Never Use Another Person’s Medication

Never use prescription medications that were prescribed to someone else. Medications are often prescribed in dosages based off of weight and other biological factors. If you take someone else’s medication, it can have many negative side effects. Always talk to your doctor and get their recommendation before trying to take a medication.

Preventing Teens from Prescription Abuse

Due to factors like peer pressure and wanting to experiment with substances, teens can be more susceptible to developing a prescription drug addiction. However, there are ways to ensure that teens use prescription medications responsibly to prevent prescription drug abuse in teens.

Discuss Dangers

If you have a teenager who is prescribed a prescription medication, discuss the dangers of prescription abuse in teens with them and make sure they are aware of all possible side effects.

Keep Medication Safe

If you or someone in your household is taking a prescription medication, try to keep it in a safe place to prevent teens or house guests from finding it. This helps ensure that only the person prescribed the medication uses it.

Prescription Access Control

Prescription access control policies are in place to help health care providers and pharmacies track data related to someone’s prescriptions and medical information. This helps prevent prescription abuse in teens to protect people’s health and well-being.

Properly Dispose Medication

To prevent prescription abuse in teens, make sure to properly dispose of medications when you are done using them. This helps prevent teens from finding them and taking them for recreational use.

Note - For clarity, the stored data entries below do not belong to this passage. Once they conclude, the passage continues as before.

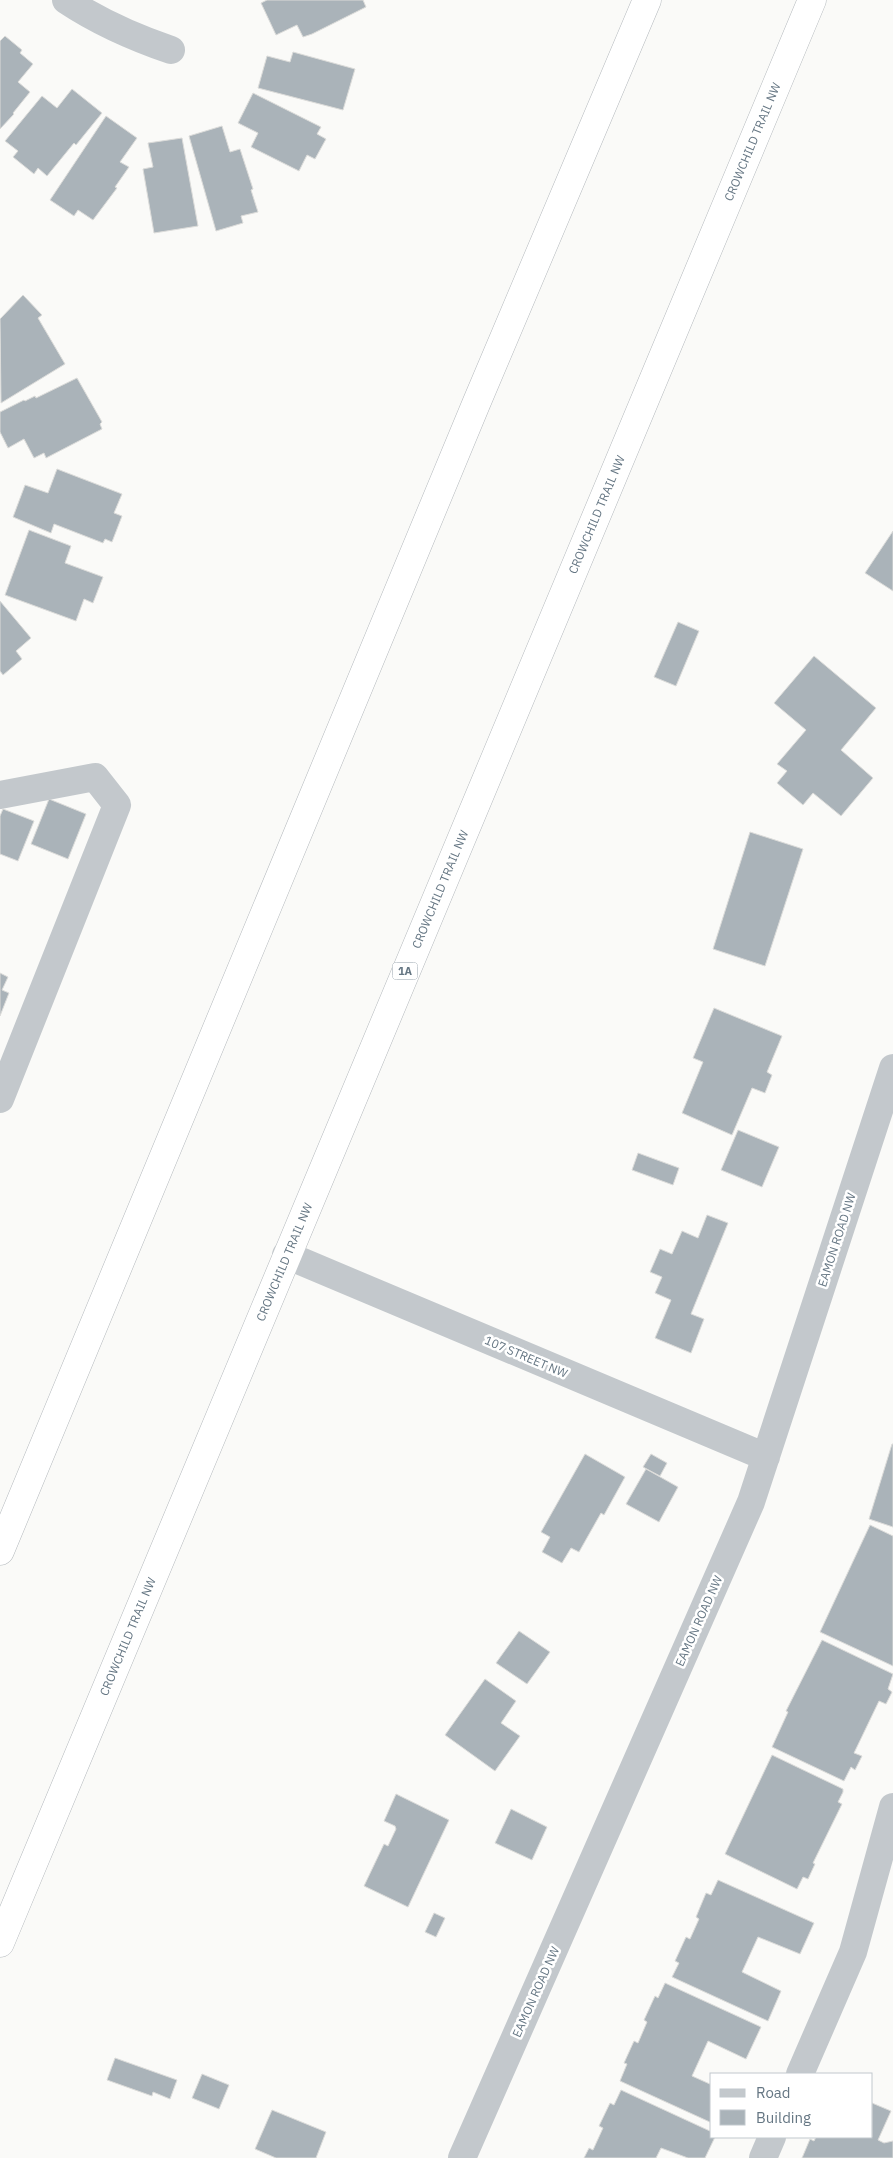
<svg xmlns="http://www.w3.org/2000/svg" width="893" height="2158" font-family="'IBM Plex Sans',sans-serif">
<rect width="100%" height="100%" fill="#fafaf8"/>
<path fill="#aab3b9" stroke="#dcdcda" d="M267,0h96l3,7 -54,27 -9,3 -6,-12 -21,10 -15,-32z
M5,36l17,14 -2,3 13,11 -15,18 12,10 -17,21 1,1 -14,15v-88z
M293,52l62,17 -12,41 -85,-22 9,-32 23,6z
M72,89l30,24 -26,32 -2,-2 -27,33 -9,-8 -4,6 -21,-17 5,-6 -13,-10 37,-45 15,12z
M253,93l68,34 -4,7 9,5 -11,20 -8,-4 -8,16 -48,-24 7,-14 -20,-10z
M106,116l31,22 -17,24 9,5 -14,20 2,1 -24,32 -15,-10 -4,6 -24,-16z
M222,126l8,26 10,-3 13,40 -2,1 7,22 -17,4 2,7 -27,8 -27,-95z
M182,138l16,88 -44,7 -11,-64 10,-2 -5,-24z
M23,295l19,20 -4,3 27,46 -64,39 -1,-84z
M77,378l25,44 -2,2 2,5 -56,29 -2,-5 -10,5 -10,-19 -16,9 -8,-16v-20l24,-12 1,1 10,-5 1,2z
M57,469l65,25 -8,19 8,3 -10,26 -7,-3 -2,4 -49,-19 -3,9 -38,-16 12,-32 23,8z
M29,530l42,16 -6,17 38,14 -10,26 -9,-4 -8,22 -71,-26z
M893,531v60l-28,-18z
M0,601l31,37 -15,13 6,8 -19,16 -3,-4z
M678,622l21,9 -23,55 -22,-9z
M814,656l62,52 -35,42 32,28 -32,38 -28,-23 -10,12 -26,-22 10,-12 -10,-7 29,-34 -32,-27z
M49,799l37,15 -18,45 -37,-15z
M3,809l31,12 -16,40 -18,-7v-38z
M750,832l53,17 -38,117 -52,-17z
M0,973l8,4 -6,13 7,3 -9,23z
M714,1008l68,28 -15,36 5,3 -7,18 -13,-5 -20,47 -50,-22 21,-51 -10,-4z
M738,1130l41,17 -17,40 -41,-17z
M638,1153l41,15 -6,17 -41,-15z
M707,1215l21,8 -37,91 13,5 -13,34 -36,-15 16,-38 -16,-7 7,-16 -12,-5 10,-23 12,5 10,-23 16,7z
M892,1444h1v83l-24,-8z
M585,1454l40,23 -21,38 -3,-2 -22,39 -8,-4 -9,15 -20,-11 8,-15 -9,-5z
M651,1454l16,9 -7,13 -17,-9z
M646,1469l32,18 -19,35 -33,-18z
M870,1525l23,11v130l-73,-34z
M519,1631l31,21 -23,32 -31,-21z
M822,1640l71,34 -5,15 4,3 -6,12 -7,-3 -25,52 8,3 -7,14 -4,-3 -7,14 -72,-34 16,-35 -2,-1z
M485,1679l31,22 -15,22 19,13 -25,35 -50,-36z
M772,1755l71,34v3l-5,10 4,2 -29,59 2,1 -7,15 -5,-2 -6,12 -72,-35z
M396,1794l53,26 -41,87 -44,-21 20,-42 4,2 8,-17 -1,-3 -11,-5z
M511,1809l36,18 -15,33 -37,-17z
M718,1880l96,43 -14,31 -42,-17 -16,35 39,19 -13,30 -96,-44 7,-14 -4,-2 11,-24 4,2 9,-20 -3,-2 10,-24 5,2z
M434,1913l11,5 -9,19 -11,-5z
M665,1983l96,44 -15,32 -38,-18 -16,35 20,9v38l-92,-42 7,-17 -3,-1 10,-22 4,2 9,-21 -3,-2 11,-24 3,2z
M115,2058l62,22 -7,19 -17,-7 -1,4 -45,-16z
M202,2074l27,11 -10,24 -27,-11z
M621,2090l91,42v5h3l-10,21h-17l-27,-10 -5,10h-72l5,-10 4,2 10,-22 -4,-2 11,-23 4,2z
M872,2103l19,8 -13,29 6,3 9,-2v17h-91l8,-19 4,2 2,-4h56z
M272,2110l54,22 -10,26h-40l-21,-9z"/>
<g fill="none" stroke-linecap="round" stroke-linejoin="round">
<defs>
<g id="highway">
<path d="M0,1551l476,-1147 171,-404"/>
<path id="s1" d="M0,1943l812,-1943"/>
</g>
</defs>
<use href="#highway" stroke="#b4b9bd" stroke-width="29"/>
<path stroke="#c3c8cc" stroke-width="28" d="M66,0c33,22 67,37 105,50
M0,795l95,-18 22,28 -117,294
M286,1255l480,202
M800,2074l53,-122 40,-145
M462,2158l289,-656 142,-434
M763,2158l9,-21"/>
<use href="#highway" stroke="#fff" stroke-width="28"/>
</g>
<g text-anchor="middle" stroke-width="5" stroke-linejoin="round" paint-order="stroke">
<rect fill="#fff" stroke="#939fa8" stroke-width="1" x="392.5" y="962.5" width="25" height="17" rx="4"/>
<g font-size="11" font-weight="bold" fill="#657683">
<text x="405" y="975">1A</text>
</g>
<g font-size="12" fill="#657683" stroke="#fff">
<text dy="4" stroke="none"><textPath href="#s1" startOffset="1952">CROWCHILD TRAIL NW</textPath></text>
<text dy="4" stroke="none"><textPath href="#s1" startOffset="1548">CROWCHILD TRAIL NW</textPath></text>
<text dy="4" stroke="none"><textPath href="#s1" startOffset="1142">CROWCHILD TRAIL NW</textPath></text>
<text transform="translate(837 1240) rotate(-72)" y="4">EAMON ROAD NW</text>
<text dy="4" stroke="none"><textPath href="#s1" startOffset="738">CROWCHILD TRAIL NW</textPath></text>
<text transform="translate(526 1357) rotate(23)" y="4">107 STREET NW</text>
<text transform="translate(699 1621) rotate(-66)" y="4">EAMON ROAD NW</text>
<text dy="4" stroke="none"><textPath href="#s1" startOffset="332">CROWCHILD TRAIL NW</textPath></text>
<text transform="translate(536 1992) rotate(-66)" y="4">EAMON ROAD NW</text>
</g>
</g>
<rect x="710" y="2073" width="162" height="65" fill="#ffffff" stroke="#c1c8cd"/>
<rect x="720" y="2089" width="25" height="8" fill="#c3c8cc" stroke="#c1c8cd"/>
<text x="756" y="2098" font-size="15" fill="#657683">Road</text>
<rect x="720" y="2110" width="25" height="15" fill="#aab3b9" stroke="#c1c8cd"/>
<text x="756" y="2123" font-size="15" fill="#657683">Building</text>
</svg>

Monitoring Physical and Mental Health

If you have a teenager, it’s important to monitor their physical and mental health since these conditions can make a teen more susceptible to prescription drug addiction. Check in with them at times to make sure they are doing ok and let them know you are there if they need to talk about anything.

Dual Diagnosis for Drug Abuse

If someone struggles with addiction, a dual diagnosis drug rehab facility can help. Addiction centers usually offer drug rehab options that can help with detox, drug withdrawal symptoms, and providing therapy to those who need support. Dual diagnosis drug rehab centers specialize in treating not only the addiction, but also any underlying conditions that may be contributing to the addiction as well.


When someone receives treatment through a treatment center, one of the first steps in the treatment program will be a drug addiction detox. Drug withdrawal symptoms will be experienced during this time, but treatment professionals are trained to make this process as safe and easy as possible.


During treatment, medication assisted treatment (MAT) may be used to help ease withdrawal symptoms and prevent a relapse from occurring. Many scientific studies have been conducted to develop medications that are effective as part of a treatment program.

Inpatient Care

Inpatient drug rehab is often a good option for treating prescription drug addiction. Inpatient drug rehab involves staying at a treatment facility for a duration of time while you detox, receive therapy, and work on a long-term plan for success. This is a good way to create a structured and supportive environment that leads to success.

Outpatient Care

Outpatient drug rehab is also an option for those with a less severe addiction or who don’t want to leave behind any family or work responsibilities while they receive treatment. Outpatient care involves going to a treatment center at designated times during the week to work on a treatment program and receive therapy.